I walked to Cookie, “What’s the convention? And where did Frankie get David Kime’s T’bird and Tatiana Bruce’s ’40?”

“We’ll explain in 10 minutes, in the living room.”

With that, the three women disappeared – Tatiana giving Sal a toodles wave with her fingers -- into the house leaving Sal, Forte and me in the driveway.

“What’s up, Chief?”

“Got me, Nick. All I know is Frankie texted me to be here at 11:30. It is now 11:25. And I’m as in the dark as you guys.”

“When did Frankie get the T’bird?” Sal asked.

That got a simple shoulder shrug from the Chief. “What about the ’40? Isn’t that Bruce’s car?”

Sal scratched his beard, “Well I know she fell in love with it when we got back after the whole thing in the South Pacific. She didn’t have it this morning when we got up.”

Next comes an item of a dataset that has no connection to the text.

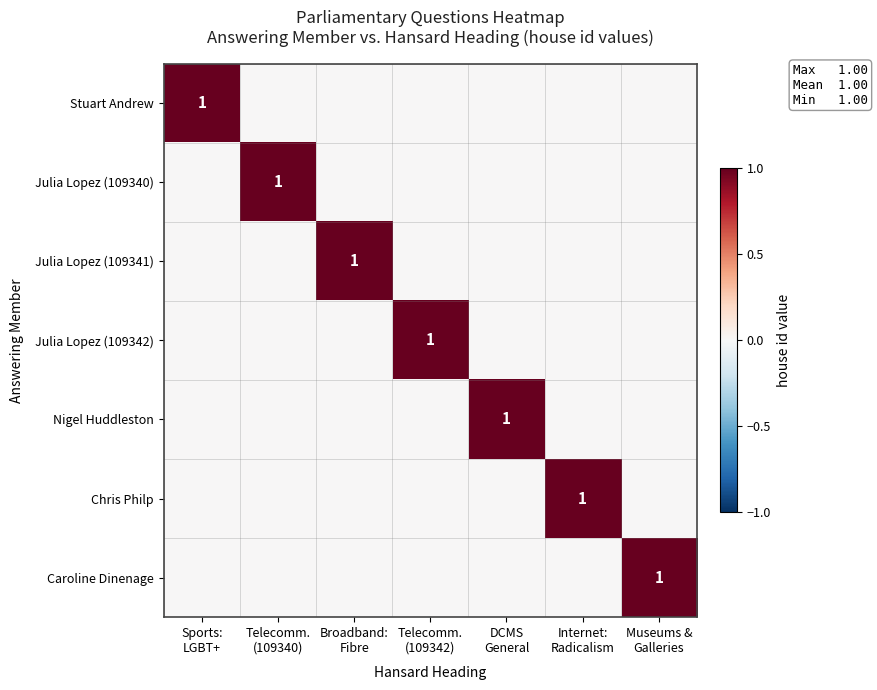

At which category is the sum across all series the highest?

Sports:
LGBT+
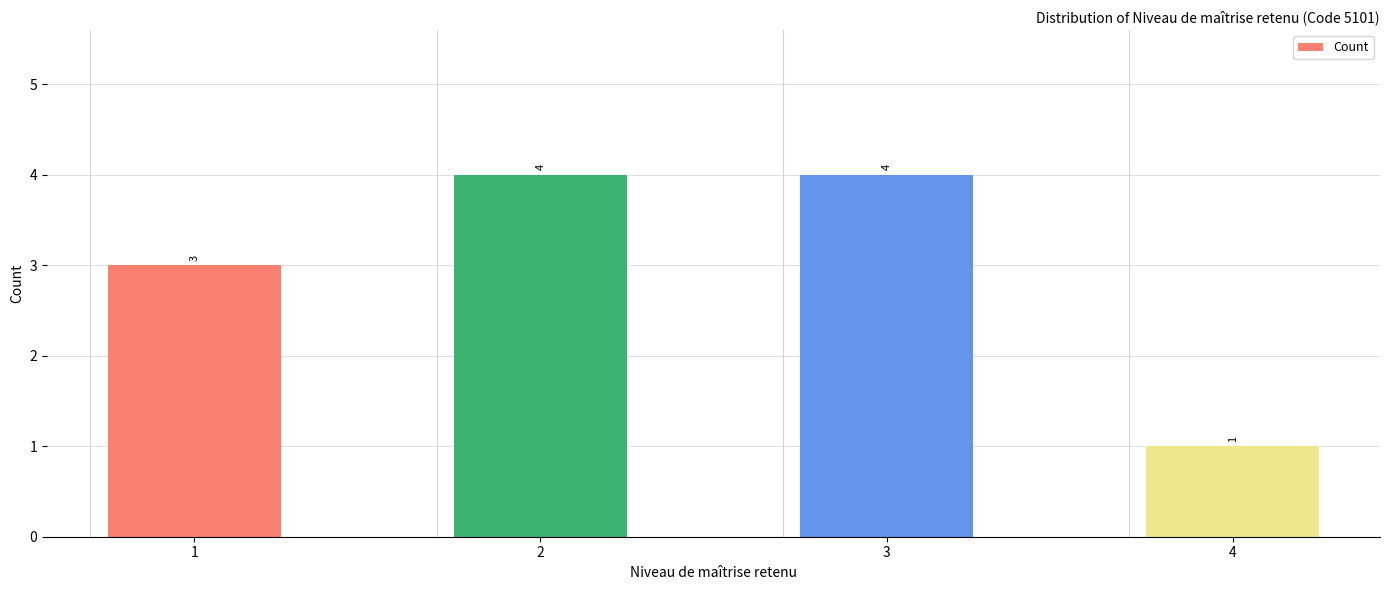

What is the greatest value displayed?

4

Tatiana, a former Russian agent for that country’s equivalent of Homeland Security, and Sal had been an item a couple of years ago. Then she returned to her Mother Russia only to return as part of the team that captured a Russian tanker and brought it to Hawaii.

“Well, I guess we’ll find out soon enough,” I said. “Want a mini-donut, Chief?”

The living room has been redone a couple of times in the past twenty-four months after a couple of gun battles and a later explosion. It looked pretty good, except Cookie was right, it did have a slight donut smell.

The women were standing next to the big screen TV. Cookie waved the three of us to the couch.

“Tatiana, Frankie and I have made a decision.”

I raised my hand.

Cookie gave me a brief smile, “Yes, dear.”

“What’s with the hot rods out front?”

Tatiana giggled as only a 6-foot-2-inch tall, hot as a branding iron woman can.

“I’ll get to that, Mr. Drago.”

“Yes, ma’am.”

“The three of us,” Cookie continued, “are going into business.”

“Pizza palace, I hope,” Sal said. He wasn’t taking this seriously, either. “Nick, don’t you think it would be great if they opened a pizza palace?”

“Only if they deliver, so to speak.”

Forte snorted. Very ungentlemanly.

Frankie gave the Chief the evil eye and the smile evaporated.

“We’re opening a private investigation agency.”